China is testing the United States.
The ramming of Philippine resupply and coast guard vessels last week is the latest in a string of incidents dating back to the beginning of this year. Chinese maritime forces have also raised tensions with Vietnam and Malaysia, but Xi Jinping has been focused like a laser beam — literally — on disputes with Manila in 2023.
Chinese ships have directed a military-grade laser at a Philippines Coast Guard vessel, blasted Philippine charter boats with water cannons, and erected physical barriers at Scarborough Shoal, a traditional Philippine fishing ground legally recognized by the Permanent Court of Arbitration.
Targeting Manila may seem an odd choice. After all, the Philippines is the only South China Sea claimant that is formally allied to the United States. But that may be precisely the point.

Required work
A. Copy word for word the passage on China's pressure on the Philippines, from "China is testing" up to and including "precisely the point.".
B. Extend the passage on China's pressure on the Philippines, picking up after its last sentence.
The records that come next are drawn from a separate source.

Supplied material
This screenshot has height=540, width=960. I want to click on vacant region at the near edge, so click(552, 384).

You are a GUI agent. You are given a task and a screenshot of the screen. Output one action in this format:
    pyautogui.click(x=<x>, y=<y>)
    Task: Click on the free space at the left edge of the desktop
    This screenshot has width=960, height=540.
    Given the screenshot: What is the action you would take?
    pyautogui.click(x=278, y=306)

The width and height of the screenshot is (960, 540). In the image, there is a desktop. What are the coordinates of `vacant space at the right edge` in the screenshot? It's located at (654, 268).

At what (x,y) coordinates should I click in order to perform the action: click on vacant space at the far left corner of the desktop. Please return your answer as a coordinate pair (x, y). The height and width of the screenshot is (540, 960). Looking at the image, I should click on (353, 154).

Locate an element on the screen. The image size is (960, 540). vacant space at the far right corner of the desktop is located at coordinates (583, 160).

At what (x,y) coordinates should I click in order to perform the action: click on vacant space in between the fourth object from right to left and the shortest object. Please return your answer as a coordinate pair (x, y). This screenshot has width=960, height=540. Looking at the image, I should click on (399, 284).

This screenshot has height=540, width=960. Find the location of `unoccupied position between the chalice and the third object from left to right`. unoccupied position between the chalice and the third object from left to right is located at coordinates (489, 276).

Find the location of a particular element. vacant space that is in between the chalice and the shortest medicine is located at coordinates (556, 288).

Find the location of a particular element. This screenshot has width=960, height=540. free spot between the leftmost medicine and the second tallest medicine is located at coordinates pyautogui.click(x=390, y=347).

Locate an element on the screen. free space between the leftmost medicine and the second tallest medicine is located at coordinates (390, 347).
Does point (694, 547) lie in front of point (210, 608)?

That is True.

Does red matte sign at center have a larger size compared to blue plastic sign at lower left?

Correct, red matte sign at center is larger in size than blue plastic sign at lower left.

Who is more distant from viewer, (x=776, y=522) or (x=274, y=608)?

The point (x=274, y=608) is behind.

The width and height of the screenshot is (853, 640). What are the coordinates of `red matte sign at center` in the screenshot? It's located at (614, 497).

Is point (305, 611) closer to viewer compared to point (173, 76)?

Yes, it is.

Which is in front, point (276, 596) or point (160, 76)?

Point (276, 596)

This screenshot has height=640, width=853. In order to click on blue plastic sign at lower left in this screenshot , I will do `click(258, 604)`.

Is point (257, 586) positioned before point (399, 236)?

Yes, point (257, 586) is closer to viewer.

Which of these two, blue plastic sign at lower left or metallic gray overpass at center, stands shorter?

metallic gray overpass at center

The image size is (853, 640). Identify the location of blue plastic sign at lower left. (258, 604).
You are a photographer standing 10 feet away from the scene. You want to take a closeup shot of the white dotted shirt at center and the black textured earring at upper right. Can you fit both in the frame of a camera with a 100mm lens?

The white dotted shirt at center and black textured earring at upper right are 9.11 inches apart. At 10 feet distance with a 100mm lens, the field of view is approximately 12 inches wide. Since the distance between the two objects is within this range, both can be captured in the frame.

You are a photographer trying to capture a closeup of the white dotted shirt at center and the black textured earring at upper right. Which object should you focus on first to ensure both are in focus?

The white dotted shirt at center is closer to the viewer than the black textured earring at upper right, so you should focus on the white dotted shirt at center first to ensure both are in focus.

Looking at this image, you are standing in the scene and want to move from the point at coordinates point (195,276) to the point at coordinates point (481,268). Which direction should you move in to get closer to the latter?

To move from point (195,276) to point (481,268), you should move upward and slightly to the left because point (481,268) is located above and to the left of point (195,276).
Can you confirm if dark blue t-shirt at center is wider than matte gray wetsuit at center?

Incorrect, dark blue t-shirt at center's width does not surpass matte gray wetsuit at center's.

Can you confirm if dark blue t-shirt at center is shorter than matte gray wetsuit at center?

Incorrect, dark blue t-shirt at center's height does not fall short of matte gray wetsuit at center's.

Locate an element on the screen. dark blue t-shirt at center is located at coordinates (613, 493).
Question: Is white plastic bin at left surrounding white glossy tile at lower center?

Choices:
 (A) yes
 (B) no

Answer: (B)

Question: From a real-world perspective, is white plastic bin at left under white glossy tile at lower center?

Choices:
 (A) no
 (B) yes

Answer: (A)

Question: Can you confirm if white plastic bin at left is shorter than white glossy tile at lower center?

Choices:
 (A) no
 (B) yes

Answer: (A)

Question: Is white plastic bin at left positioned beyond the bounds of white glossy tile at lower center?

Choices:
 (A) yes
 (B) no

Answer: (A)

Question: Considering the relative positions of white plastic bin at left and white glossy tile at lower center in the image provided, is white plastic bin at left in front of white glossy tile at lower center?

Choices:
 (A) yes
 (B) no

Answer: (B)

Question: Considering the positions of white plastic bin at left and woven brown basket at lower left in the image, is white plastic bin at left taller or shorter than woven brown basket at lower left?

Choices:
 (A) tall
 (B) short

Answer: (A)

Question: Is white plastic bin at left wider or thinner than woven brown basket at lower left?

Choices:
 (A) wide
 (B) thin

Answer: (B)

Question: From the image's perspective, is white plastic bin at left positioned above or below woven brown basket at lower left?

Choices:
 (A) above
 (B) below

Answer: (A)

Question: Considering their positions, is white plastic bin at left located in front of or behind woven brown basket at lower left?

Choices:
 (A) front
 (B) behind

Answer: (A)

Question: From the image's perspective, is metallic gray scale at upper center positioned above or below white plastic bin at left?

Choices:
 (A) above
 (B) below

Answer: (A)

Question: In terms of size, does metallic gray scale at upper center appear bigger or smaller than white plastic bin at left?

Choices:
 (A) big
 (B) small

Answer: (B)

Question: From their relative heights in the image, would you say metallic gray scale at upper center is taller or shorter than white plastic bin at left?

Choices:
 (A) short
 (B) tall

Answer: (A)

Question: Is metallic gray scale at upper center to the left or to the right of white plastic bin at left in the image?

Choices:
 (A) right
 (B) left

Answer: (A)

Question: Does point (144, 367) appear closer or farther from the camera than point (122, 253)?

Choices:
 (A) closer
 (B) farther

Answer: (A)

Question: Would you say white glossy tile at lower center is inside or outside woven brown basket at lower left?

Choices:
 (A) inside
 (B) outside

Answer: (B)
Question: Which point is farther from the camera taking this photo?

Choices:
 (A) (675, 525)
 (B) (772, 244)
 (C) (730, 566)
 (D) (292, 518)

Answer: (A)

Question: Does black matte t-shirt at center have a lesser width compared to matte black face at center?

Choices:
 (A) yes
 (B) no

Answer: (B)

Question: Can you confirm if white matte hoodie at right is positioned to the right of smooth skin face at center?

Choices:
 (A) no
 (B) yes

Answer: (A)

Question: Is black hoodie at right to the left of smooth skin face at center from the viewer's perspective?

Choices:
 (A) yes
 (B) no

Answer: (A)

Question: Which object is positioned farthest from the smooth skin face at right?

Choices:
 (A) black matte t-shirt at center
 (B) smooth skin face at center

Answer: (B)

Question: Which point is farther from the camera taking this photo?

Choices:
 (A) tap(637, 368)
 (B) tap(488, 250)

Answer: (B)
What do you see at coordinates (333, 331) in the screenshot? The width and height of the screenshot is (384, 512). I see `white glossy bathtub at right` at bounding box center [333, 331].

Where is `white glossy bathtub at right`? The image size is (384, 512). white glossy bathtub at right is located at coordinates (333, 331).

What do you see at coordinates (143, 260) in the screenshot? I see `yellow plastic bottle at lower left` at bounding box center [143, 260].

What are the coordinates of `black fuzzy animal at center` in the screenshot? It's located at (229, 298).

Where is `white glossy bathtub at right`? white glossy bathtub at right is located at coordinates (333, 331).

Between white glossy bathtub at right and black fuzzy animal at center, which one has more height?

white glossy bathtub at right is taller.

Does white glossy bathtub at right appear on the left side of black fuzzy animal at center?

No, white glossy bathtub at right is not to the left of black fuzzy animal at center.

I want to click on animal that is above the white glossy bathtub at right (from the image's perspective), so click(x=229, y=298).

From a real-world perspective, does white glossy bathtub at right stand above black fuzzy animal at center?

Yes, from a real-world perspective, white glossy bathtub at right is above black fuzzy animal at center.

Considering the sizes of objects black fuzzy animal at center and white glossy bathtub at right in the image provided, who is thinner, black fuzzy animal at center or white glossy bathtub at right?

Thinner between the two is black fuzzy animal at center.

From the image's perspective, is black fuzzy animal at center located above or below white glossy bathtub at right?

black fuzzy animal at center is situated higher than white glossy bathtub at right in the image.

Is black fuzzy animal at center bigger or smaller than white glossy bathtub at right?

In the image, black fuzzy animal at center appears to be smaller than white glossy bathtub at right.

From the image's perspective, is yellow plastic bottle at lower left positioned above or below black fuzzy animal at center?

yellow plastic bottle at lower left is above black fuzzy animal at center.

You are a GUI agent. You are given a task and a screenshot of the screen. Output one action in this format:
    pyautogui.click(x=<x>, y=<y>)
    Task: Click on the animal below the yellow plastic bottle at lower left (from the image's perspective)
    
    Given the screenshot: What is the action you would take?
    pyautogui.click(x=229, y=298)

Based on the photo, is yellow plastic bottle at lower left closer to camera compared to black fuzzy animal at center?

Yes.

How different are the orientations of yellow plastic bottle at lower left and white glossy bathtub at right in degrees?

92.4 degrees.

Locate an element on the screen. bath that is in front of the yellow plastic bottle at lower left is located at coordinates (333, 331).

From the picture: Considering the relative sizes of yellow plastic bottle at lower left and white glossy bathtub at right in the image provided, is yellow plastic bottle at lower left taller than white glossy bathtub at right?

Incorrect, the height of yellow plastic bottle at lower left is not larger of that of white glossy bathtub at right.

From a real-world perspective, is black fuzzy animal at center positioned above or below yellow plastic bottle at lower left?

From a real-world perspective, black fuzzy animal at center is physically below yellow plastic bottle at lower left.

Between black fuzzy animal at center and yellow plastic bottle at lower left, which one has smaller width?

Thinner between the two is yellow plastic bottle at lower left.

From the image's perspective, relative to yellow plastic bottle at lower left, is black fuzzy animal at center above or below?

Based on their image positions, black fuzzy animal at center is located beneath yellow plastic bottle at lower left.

Answers by item
A.
China is testing the United States.
The ramming of Philippine resupply and coast guard vessels last week is the latest in a string of incidents dating back to the beginning of this year. Chinese maritime forces have also raised tensions with Vietnam and Malaysia, but Xi Jinping has been focused like a laser beam — literally — on disputes with Manila in 2023.
Chinese ships have directed a military-grade laser at a Philippines Coast Guard vessel, blasted Philippine charter boats with water cannons, and erected physical barriers at Scarborough Shoal, a traditional Philippine fishing ground legally recognized by the Permanent Court of Arbitration.
Targeting Manila may seem an odd choice. After all, the Philippines is the only South China Sea claimant that is formally allied to the United States. But that may be precisely the point.

B.
Both the Joe Biden and Ferdinand Marcos, Jr. administrations have prioritized the alliance over the last year. President Biden welcomed Philippines President Marcos to Washington; the United States and the Philippines held their largest-ever bilateral military exercise; and the two hosted maritime drills in early October that included five of America’s closest treaty allies. Most significantly, the two countries agreed to an expansion of the facilities to which the U.S. military has access under the Enhanced Defense Cooperation Agreement (EDCA), originally signed in 2014.
Marcos has approached ties to China — and disputes with China — with greater backbone than his predecessor, and is intent on defending Philippine rights in the South China Sea. Hence Manila’s decision to remove a China-installed barrier at Scarborough Shoal last month.
At the same time, Manila is worried about trends in the Taiwan Strait. As Marcos put it in February, “should there in fact be conflict in that area…it’s very hard to imagine a scenario where the Philippines will not somehow get involved.” Refreshingly, Manila is not backing down from that eventuality. In the updated EDCA agreement, it granted access to facilities in the north of the Philippines — facilities that could play a role in a Taiwan Strait crisis and, thus, contribute to American deterrent posture in the region.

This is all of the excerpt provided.